The four pillars of Zero Trust Security

Patterns can include the atypical and potentially malicious use of applications, inappropriate searches and attempts at file access, and anything that strays from expected behavior based on a baseline of typical user activity. Machine learning also considers whether user activity is appropriate given the user’s context such as their location or the time of day.

Machine learning enables Next-Gen Access to assign a risk score to the user based on behavioral analysis. Depending on the risk score, Next-Gen Access clears the user so they can continue their work via Single Sign-On (SSO), challenges the user using Multifactor Authentication (MFA), or blocks the user entirely.

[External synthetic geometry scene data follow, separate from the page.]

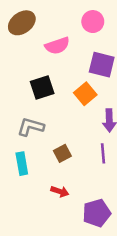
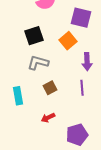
gray L-shape: (31, 127) -> (38, 63), moved
red arrow: (60, 191) -> (48, 118), turned 136

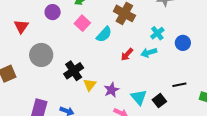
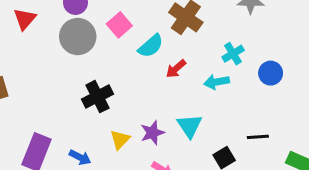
red arrow: (127, 54) -> (176, 69), moved
gray circle: (41, 55) -> (78, 37), moved
yellow triangle: (90, 85) -> (120, 140), moved
cyan triangle: (139, 97) -> (189, 126), moved

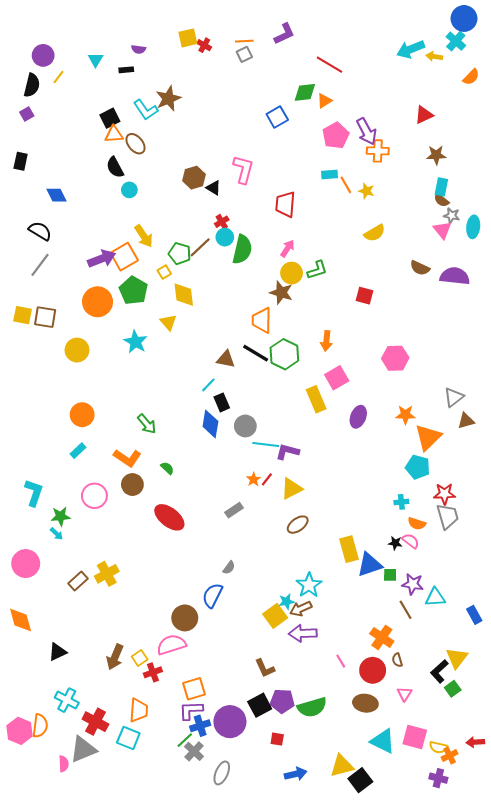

Centrify SSO limits weak, risky passwords, using a single passphrase across all your resources. With SSO, employees and partners are more effective and efficient and enjoy a more inviting experience. Next-Gen Access uses MFA to handle authentication’s heavy lifting. Centrify works with the gamut of authentication technologies including Smart Cards, OTP, FIDO U2F security tokens, and Centrify’s Mobile App.

Centrify Next-Gen Access

Centrify Next-Gen Access interweaves Identity-as-a-Service (IDaaS), enterprise mobility management (EMM), privileged access management, machine learning, and behavior analysis to continuously track, analyze, and confirm every user and device, every time without significantly impacting productivity and agility.

Hackers are no longer hacking their way into your systems. They are logging in just like the rest of us, likely using one of our identities and stolen or weak credentials. We see identity-exploiting breaches in headlines daily. With Centrify Next-Gen Access, you can secure the leading attack vector by placing Zero Trust in anyone.